Hi Fred,
I know this is a two year ago reply. But I have some information which should help understand what's going on with the spiro.
See below:
On Fri, 2020-02-07 at 21:03 +0000, Fred Brennan wrote:
Greetings, I write from the FontForge project. Of particular interest to me is
the Spiro spline feature, which was originated around ten years ago by Raph Levien.
One thing I'd like to add, (which would benefit both our projects,)
is the ability of FontForge to understand the Inkscape Spiro serialization format.
However, there are several things about the format which to me as an
outsider appear to be defects serious enough that I have no idea how to even *import* these splines correctly, much less export our Spiro splines to this format. I would very much like to support the _de facto_ standard Inkscape has originated of supporting Spiro in SVG, but I am lost.
... snip ...
I can probably overcome this, although George Williams was right to
be skeptical of this format. There is no way I can see to define a G2 curve in this strange "original-d" format.
So, anywhere you see `original-d` this means that there is a Live Path Effect (LPE) happening. These are transformational processes which live in their own element in defs and you can see the id contained within the `inkscape:path-effect` attribute.

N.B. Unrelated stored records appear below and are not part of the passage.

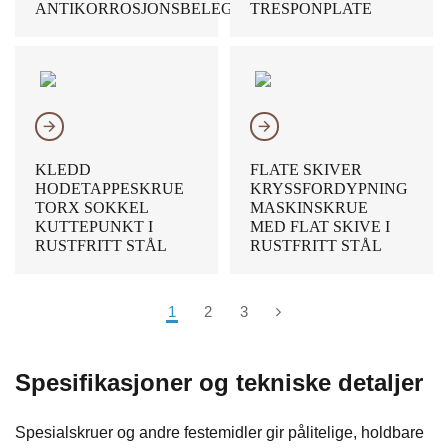
ANTIKORROSJONSBELEGG
TRESPONPLATE
𐃔
𐃔
KLEDD
FLATE SKIVER
HODETAPPESKRUE
KRYSSFORDYPNING
TORX SOKKEL
MASKINSKRUE
KUTTEPUNKT I
MED FLAT SKIVE I
RUSTFRITT STÅL
RUSTFRITT STÅL
1
2
3
Spesifikasjoner og tekniske detaljer
Spesialskruer og andre festemidler gir pålitelige, holdbare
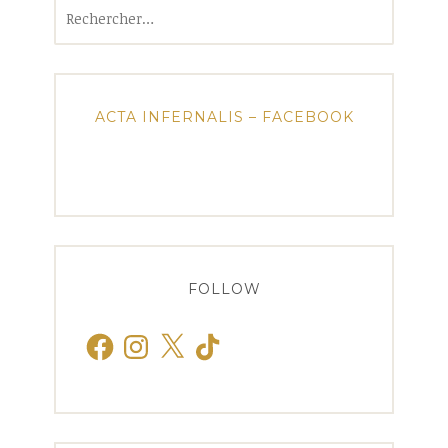
Rechercher :
ACTA INFERNALIS – FACEBOOK
FOLLOW
Facebook
Instagram
X
TikTok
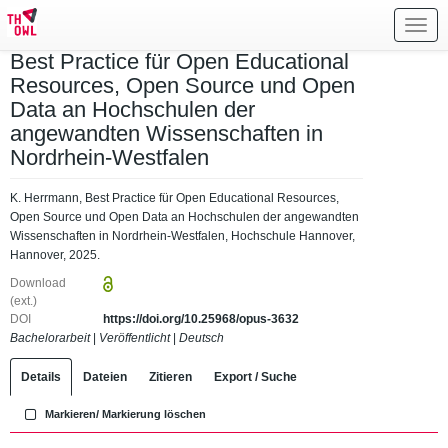
Toggl
navig
Best Practice für Open Educational
Resources, Open Source und Open
Data an Hochschulen der
angewandten Wissenschaften in
Nordrhein-Westfalen
K. Herrmann, Best Practice für Open Educational Resources,
Open Source und Open Data an Hochschulen der angewandten
Wissenschaften in Nordrhein-Westfalen, Hochschule Hannover,
Hannover, 2025.
Download
(ext.)
DOI
https://doi.org/10.25968/opus-3632
Bachelorarbeit
|
Veröffentlicht
|
Deutsch
Details
Dateien
Zitieren
Export / Suche
Markieren/ Markierung löschen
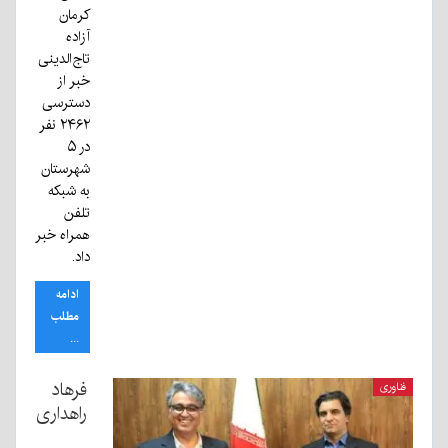
کرمان
آزاده
تاج‌الدینی
خبر از
دسترسی
۲۴۶۲ نفر
در ۵
شهرستان
به شبکه
تلفن
همراه خبر
داد.
ادامه
مطلب
...
فرهاد
فناوری
راهداری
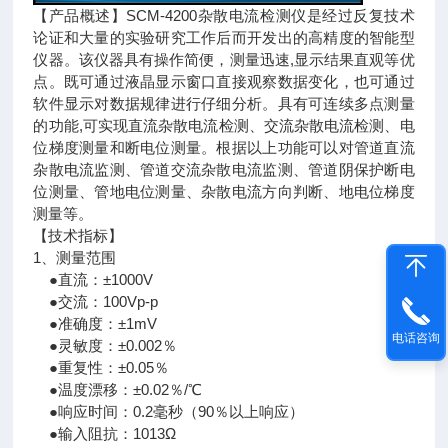
【产品概述】SCM-4200杂散电流检测仪是经过反复技术
论证和大量的实验研究工作后而开发出的高精度的智能型
仪器。该仪器具有操作简便，测量迅速,显示结果直观等优
点。既可通过液晶显示窗口直接观察数据变化，也可通过
软件显示对数据规律进行仔细分析。具有可连续多点测量
的功能,可实现直流杂散电流检测、交流杂散电流检测、电
位梯度测量和断电位测量。根据以上功能可以对管道直流
杂散电流监测、管道交流杂散电流监测、管道阴保护断电
位测量、管地电位测量、杂散电流方向判断、地电位梯度
测量等。
【技术指标】
1、测量范围
●直流：±1000V
●交流：100Vp-p
●准确度：±1mV
电话咨询
●灵敏度：±0.002％
●重复性：±0.05％
●温度漂移：±0.02％/℃
●响应时间：0.2毫秒（90％以上响应）
●输入阻抗：1013Ω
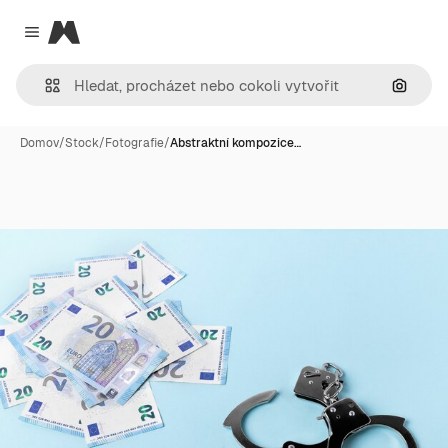
Magnific
Close menu
Hledat
Domov
/
Stock
/
Fotografie
/
Abstraktní kompozice…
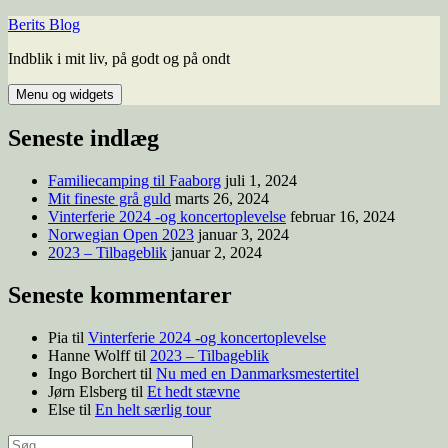
Hop
Berits Blog
til
Indblik i mit liv, på godt og på ondt
indhold
Menu og widgets
Seneste indlæg
Familiecamping til Faaborg
juli 1, 2024
Mit fineste grå guld
marts 26, 2024
Vinterferie 2024 -og koncertoplevelse
februar 16, 2024
Norwegian Open 2023
januar 3, 2024
2023 – Tilbageblik
januar 2, 2024
Seneste kommentarer
Pia
til
Vinterferie 2024 -og koncertoplevelse
Hanne Wolff
til
2023 – Tilbageblik
Ingo Borchert
til
Nu med en Danmarksmestertitel
Jørn Elsberg
til
Et hedt stævne
Else
til
En helt særlig tour
Søg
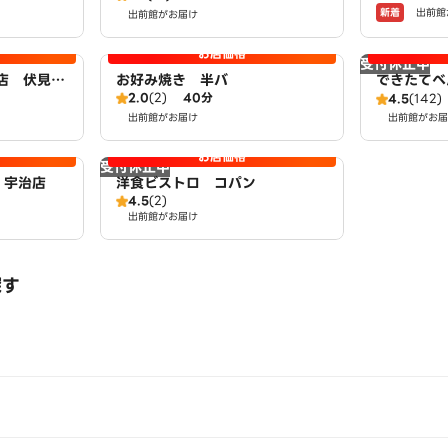
新着
出前館
出前館がお届け
お店価格
受付休止中
店 伏見向
お好み焼き 半バ
できたてべ
2.0
(2)
40分
 by LA
4.5
(142)
出前館がお届け
出前館がお届
お店価格
受付休止中
 宇治店
洋食ビストロ コパン
4.5
(2)
出前館がお届け
探す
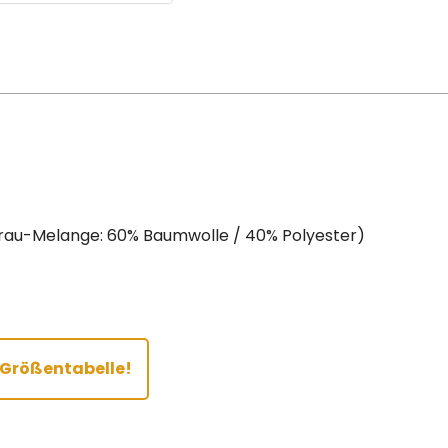
Grau-Melange: 60% Baumwolle / 40% Polyester)
r Größentabelle!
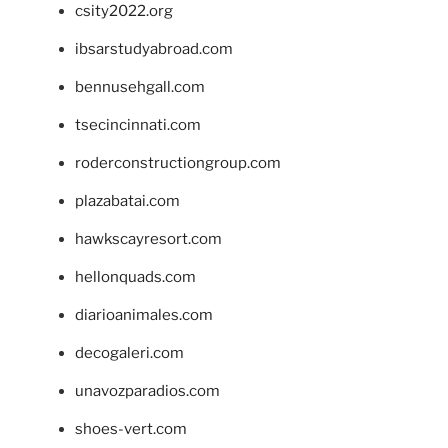
csity2022.org
ibsarstudyabroad.com
bennusehgall.com
tsecincinnati.com
roderconstructiongroup.com
plazabatai.com
hawkscayresort.com
hellonquads.com
diarioanimales.com
decogaleri.com
unavozparadios.com
shoes-vert.com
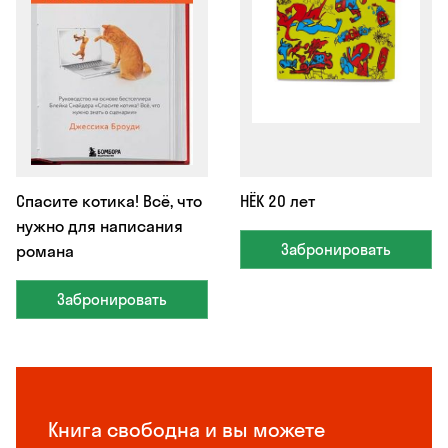
Спасите котика! Всё, что
НЁК 20 лет
нужно для написания
Забронировать
романа
Забронировать
Книга свободна и вы можете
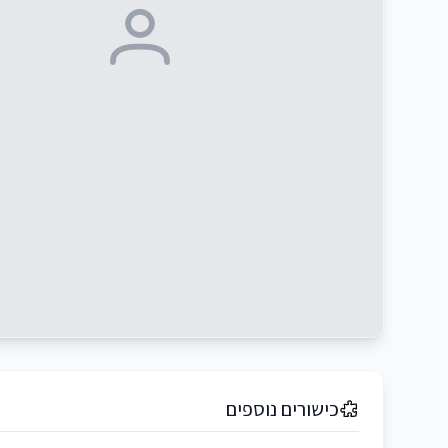
כישורים נוספים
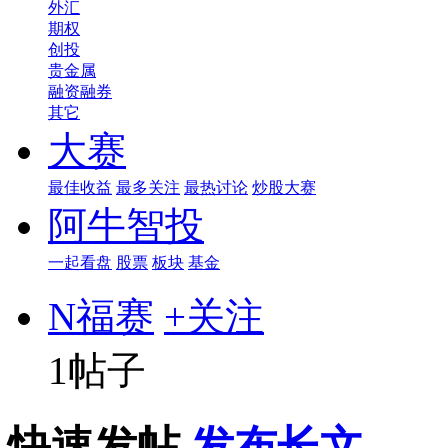
外汇
期权
创投
贵金属
融资融券
其它
大赛
最佳收益
最多关注
最热讨论
炒股大赛
阿牛智投
一起看盘
股票
板块
基金
N福赛
+关注
1帖子
快速发帖
发布长文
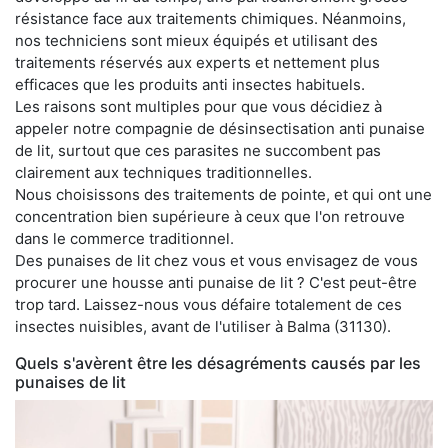
résistance face aux traitements chimiques. Néanmoins,
nos techniciens sont mieux équipés et utilisant des
traitements réservés aux experts et nettement plus
efficaces que les produits anti insectes habituels.
Les raisons sont multiples pour que vous décidiez à
appeler notre compagnie de désinsectisation anti punaise
de lit, surtout que ces parasites ne succombent pas
clairement aux techniques traditionnelles.
Nous choisissons des traitements de pointe, et qui ont une
concentration bien supérieure à ceux que l'on retrouve
dans le commerce traditionnel.
Des punaises de lit chez vous et vous envisagez de vous
procurer une housse anti punaise de lit ? C'est peut-être
trop tard. Laissez-nous vous défaire totalement de ces
insectes nuisibles, avant de l'utiliser à Balma (31130).
Quels s'avèrent être les désagréments causés par les
punaises de lit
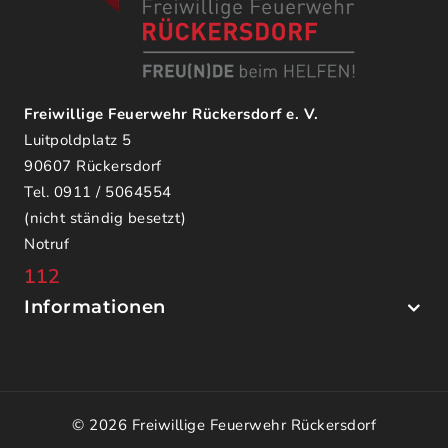
Freiwillige Feuerwehr Rückersdorf e. V.
Luitpoldplatz 5
90607 Rückersdorf
Tel. 0911 / 5064554
(nicht ständig besetzt)
Notruf
112
Informationen
© 2026 Freiwillige Feuerwehr Rückersdorf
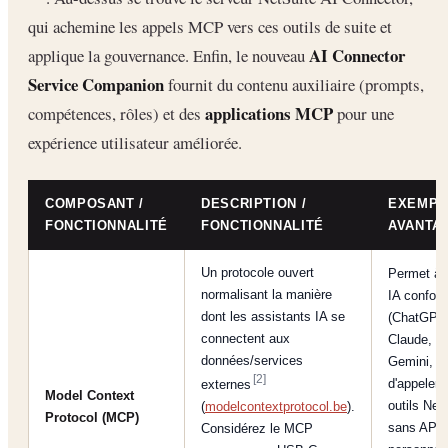
qui achemine les appels MCP vers ces outils de suite et
AI Connector
applique la gouvernance. Enfin, le nouveau
Service Companion
fournit du contenu auxiliaire (prompts,
applications MCP
compétences, rôles) et des
pour une
expérience utilisateur améliorée.
COMPOSANT /
DESCRIPTION /
EXEMPL
FONCTIONNALITÉ
FONCTIONNALITÉ
AVANTA
Un protocole ouvert
Permet à 
normalisant la manière
IA confor
dont les assistants IA se
(ChatGPT
connectent aux
Claude,
données/services
Gemini, et
[2]
d'appeler 
externes
Model Context
outils Net
(
modelcontextprotocol.be
).
Protocol (MCP)
sans API
Considérez le MCP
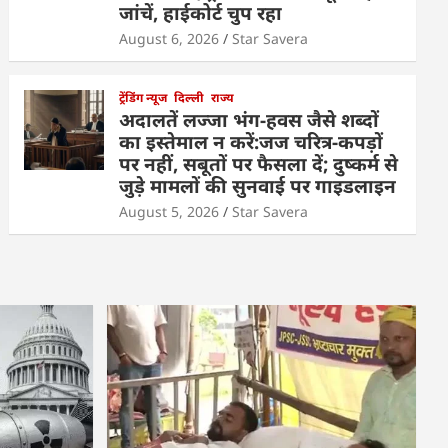
जांचें, हाईकोर्ट चुप रहा
August 6, 2026
Star Savera
ट्रेंडिंग न्यूज
दिल्ली
राज्य
अदालतें लज्जा भंग-हवस जैसे शब्दों
का इस्तेमाल न करें:जज चरित्र-कपड़ों
पर नहीं, सबूतों पर फैसला दें; दुष्कर्म से
जुड़े मामलों की सुनवाई पर गाइडलाइन
August 5, 2026
Star Savera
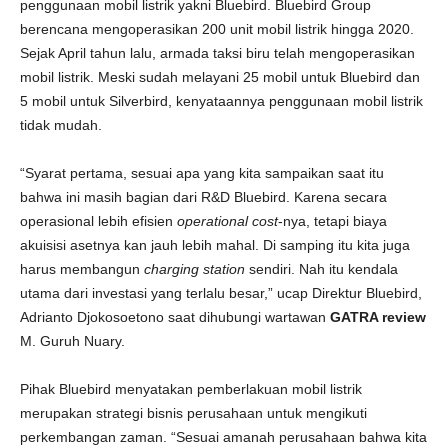
penggunaan mobil listrik yakni Bluebird. Bluebird Group
berencana mengoperasikan 200 unit mobil listrik hingga 2020.
Sejak April tahun lalu, armada taksi biru telah mengoperasikan
mobil listrik. Meski sudah melayani 25 mobil untuk Bluebird dan
5 mobil untuk Silverbird, kenyataannya penggunaan mobil listrik
tidak mudah.
“Syarat pertama, sesuai apa yang kita sampaikan saat itu
bahwa ini masih bagian dari R&D Bluebird. Karena secara
operasional lebih efisien
operational cost
-nya, tetapi biaya
akuisisi asetnya kan jauh lebih mahal. Di samping itu kita juga
harus membangun
charging station
sendiri. Nah itu kendala
utama dari investasi yang terlalu besar,” ucap Direktur Bluebird,
Adrianto Djokosoetono saat dihubungi wartawan
GATRA review
M. Guruh Nuary.
Pihak Bluebird menyatakan pemberlakuan mobil listrik
merupakan strategi bisnis perusahaan untuk mengikuti
perkembangan zaman. “Sesuai amanah perusahaan bahwa kita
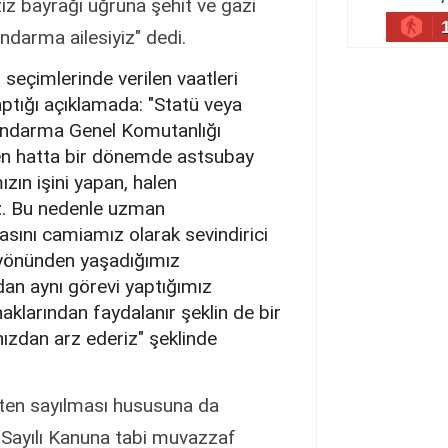
ziz bayrağı uğruna şehit ve gazi
darma ailesiyiz" dedi.
imlerinde verilen vaatleri
aptığı açıklamada: "Statü veya
Jandarma Genel Komutanlığı
len hatta bir dönemde astsubay
zın işini yapan, halen
ız. Bu nedenle uzman
asını camiamız olarak sevindirici
 yönünden yaşadığımız
dan aynı görevi yaptığımız
klarından faydalanır şeklin de bir
zdan arz ederiz" şeklinde
n sayılması hususuna da
 Sayılı Kanuna tabi muvazzaf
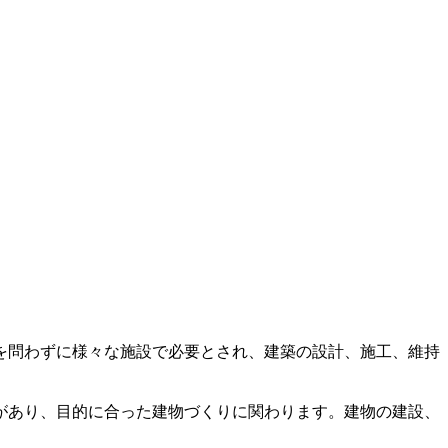
を問わずに様々な施設で必要とされ、建築の設計、施工、維持
があり、目的に合った建物づくりに関わります。建物の建設、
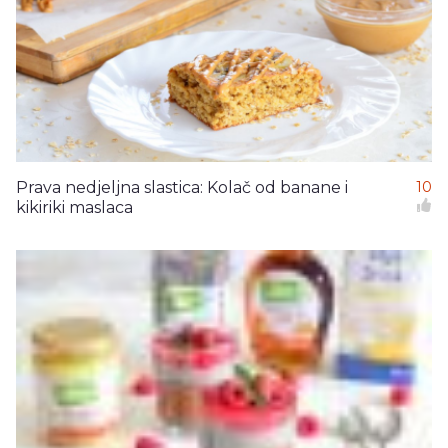
Prava nedjeljna slastica: Kolač od banane i
10
kikiriki maslaca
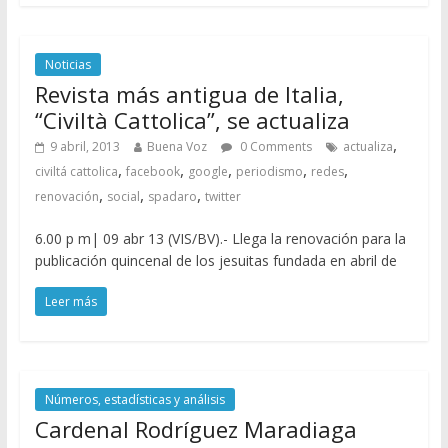
Noticias
Revista más antigua de Italia,
“Civiltà Cattolica”, se actualiza
,
9 abril, 2013
Buena Voz
0 Comments
actualiza
,
,
,
,
,
civiltá cattolica
facebook
google
periodismo
redes
,
,
,
renovación
social
spadaro
twitter
6.00 p m| 09 abr 13 (VIS/BV).- Llega la renovación para la
publicación quincenal de los jesuitas fundada en abril de
Leer más
Números, estadísticas y análisis
Cardenal Rodríguez Maradiaga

Following this id you come to an inkscape:path-effect element in <defs> which usually contains all the extra data required for the effect. This does not just control spiros, but also any of the other many many live path effects.
If you were to make a path with just the original-d, you would not have a spiro in inkscape. At least not an editable one. And you only need original-d if you want the spiro to continue to be editable.
This format was created to allow inkscape to render SVG 1.1 paths, while containing much more feature rich path editing. But not intended for importing from other programs. I'm already aware that Blender has co-opted the inkscape:groupmode attribute for their svg files (and never said anything to us) so it's not unheard of to have compatibility.